11 Pappardelle Pillars
Team Andrew Bako | Alexandru Vilcu
Throughout the past five decades, architectural construction has seen an exponential increase in the use of automated systems to employ methods of mass customization. However, while serving as an effective method to reproduce standard components, until very recently, these technologies have been underutilized in the production of custom components. In contemporary design practice, the newfound pervasiveness of digital fabrication has enabled designers to perform experiments in customization and serial production. Buildings such as the Broad by Diller, Scofidio, and Renfro are not only examples of the possibility for customization, (managed by digital methods in design and fabrication), but also serve as examples of the ubiquity of such techniques due to their employment at a large scale. Moving forward, the emergence of mass customization provides agency to architectural ornamentation once again, an aspect of the discipline largely ignored and scrutinized due to the modern movement’s minimalist agenda.
12 The Mixology Table
Team Jiho Sejung Song | Haeyoung Kim | HyeJi Yang
Ceramic material has long been used as the medium to purify water and it has expanded its territory to air filtration system. Such properties as porosity allowing the flow and resistance to corrosion let on the various research topics in ceramic as an effective filter agency. Although architecture has exploited ceramics in numerous ways in history, there still exist certain parameters of the material worth exploring for architectural application. The filtration capacity of ceramics might be able to offer a new opportunity for controlling air, water, light, and sound conditions.
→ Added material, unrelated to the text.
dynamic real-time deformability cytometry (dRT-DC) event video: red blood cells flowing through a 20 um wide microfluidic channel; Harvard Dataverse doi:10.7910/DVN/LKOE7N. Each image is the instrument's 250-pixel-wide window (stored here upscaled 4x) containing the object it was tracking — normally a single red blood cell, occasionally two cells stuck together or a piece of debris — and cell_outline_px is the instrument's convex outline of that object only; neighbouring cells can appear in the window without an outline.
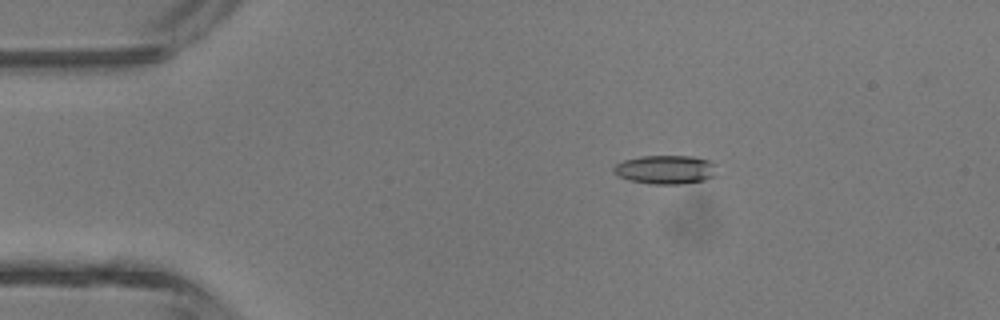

This research explores porosity of ceramic as a means of a potential architectural filtration system. The emphasis is set on controlling a scale and position of porosity in ceramics from nano-porous: the inherent property of ceramics, to micro-porous: the engineered property of ceramics. The level of nano-porosity is experimented through differentiating the thermal curing temperature of a kiln. The size of micro-porosity is dependent on the size of a swollen hydrogel and its position is specified through the rotation and time. Future research opportunities for this controlling porosity of ceramic and potential applications in architecture are discussed.